After yet another devastating knee injury, Andrei Markov will be returning to the Montreal Canadiens lineup to begin the 2011-2012 season. Once seen as not only the best defenseman but the best player on the Habs, Markov will have some competition among the ranks.
P.K. Subban will look to build on his performance last season and solidify his reputation as one of the most electrifying young players in the NHL.
Assuming Markov doesn't succumb to injury, he will embrace the challenge and Habs fans will be graced with the presence of two dazzling D-men.
Last season in Pittsburgh, the Penguins had a similar situation with the breakout season of Kristopher Letang (50 points) and Alex Goligoski (31 points before he was traded to the Dallas Stars in February.)

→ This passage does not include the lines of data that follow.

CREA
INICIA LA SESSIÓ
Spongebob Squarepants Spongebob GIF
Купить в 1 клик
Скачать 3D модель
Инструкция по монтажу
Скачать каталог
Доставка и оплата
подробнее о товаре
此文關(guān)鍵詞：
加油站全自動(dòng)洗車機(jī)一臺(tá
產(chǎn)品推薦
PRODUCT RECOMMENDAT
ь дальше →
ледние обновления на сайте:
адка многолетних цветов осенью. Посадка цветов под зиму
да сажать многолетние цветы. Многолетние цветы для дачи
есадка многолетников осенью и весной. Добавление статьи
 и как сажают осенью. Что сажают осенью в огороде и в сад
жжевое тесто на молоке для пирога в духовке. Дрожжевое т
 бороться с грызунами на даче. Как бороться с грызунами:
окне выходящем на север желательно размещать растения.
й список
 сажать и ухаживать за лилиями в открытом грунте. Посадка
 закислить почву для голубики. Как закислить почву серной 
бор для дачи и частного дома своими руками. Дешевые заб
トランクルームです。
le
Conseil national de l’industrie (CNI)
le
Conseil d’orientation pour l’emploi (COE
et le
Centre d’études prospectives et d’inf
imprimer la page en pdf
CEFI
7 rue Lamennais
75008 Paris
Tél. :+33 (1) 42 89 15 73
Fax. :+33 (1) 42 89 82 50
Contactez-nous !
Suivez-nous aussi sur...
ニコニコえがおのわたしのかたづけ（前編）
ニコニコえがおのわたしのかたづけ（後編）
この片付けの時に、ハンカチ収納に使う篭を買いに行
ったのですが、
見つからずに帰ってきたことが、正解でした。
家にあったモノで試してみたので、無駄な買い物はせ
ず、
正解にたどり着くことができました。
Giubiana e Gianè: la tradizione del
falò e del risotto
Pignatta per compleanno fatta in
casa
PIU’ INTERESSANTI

The St Louis Blues have quite the tandem in Kevin Shattenkirk and Alex Pietrangelo as well. Last season, splitting time with the Colorado Avalanche and the Blues, Shattenkirk registered 43 points. Pietrangelo matched Shattenkirk's point total, and is expected to improve his offensive and overall game in his second full season with the Blues.
Andrei Markov, who turns 33 in December, does not have the same youthful exuberance as his counterpart. What he does have, however, is experience and a near perfection of the game's fundamentals.
When Markov is in control of the puck, there is no doubt that he knows what he is doing with it. Turnovers don't really come off of his stick.
Subban sometimes throws caution to the wind in order to make a play. Sometimes it pays off, sometimes it backfires.
He can learn a thing or two from Markov, whose finesse game is not compromised by making bad decisions. Ever.
There is no physicality in Markov’s game. He is strictly a positional defenseman that plays the angles like the best of them. If you are looking for the same bone-crunching hits from Andrei that you have seen from Subban, you’re not going to find them: just leave them up to the kid, I'm sure he won't disappoint.
There won’t be any booming howitzers from the point on the powerplay either. Again, though they may be part of P.K.’s game, but they aren’t part of Markov’s.
If you’re looking for sneaky backdoor passes, though, Andrei is your man.
The reason why Markov was once regarded as the Habs' best is because of his vision and intelligence. If Subban—nearly 10 years Markov's junior—can learn from Markov, and the Russian veteran can regain the form he exhibited before his string of injuries, the Montreal Canadiens may have the best defensemen pairing in the league.
The two have a lot to prove this season. Markov needs to show that he can stay healthy and be worth the three-year, $17.25 million deal that he signed earlier in the offseason, while Subban is looking for a big contract of his own.
Both ultimately want to be the best and will elevate each other's games in trying to get there.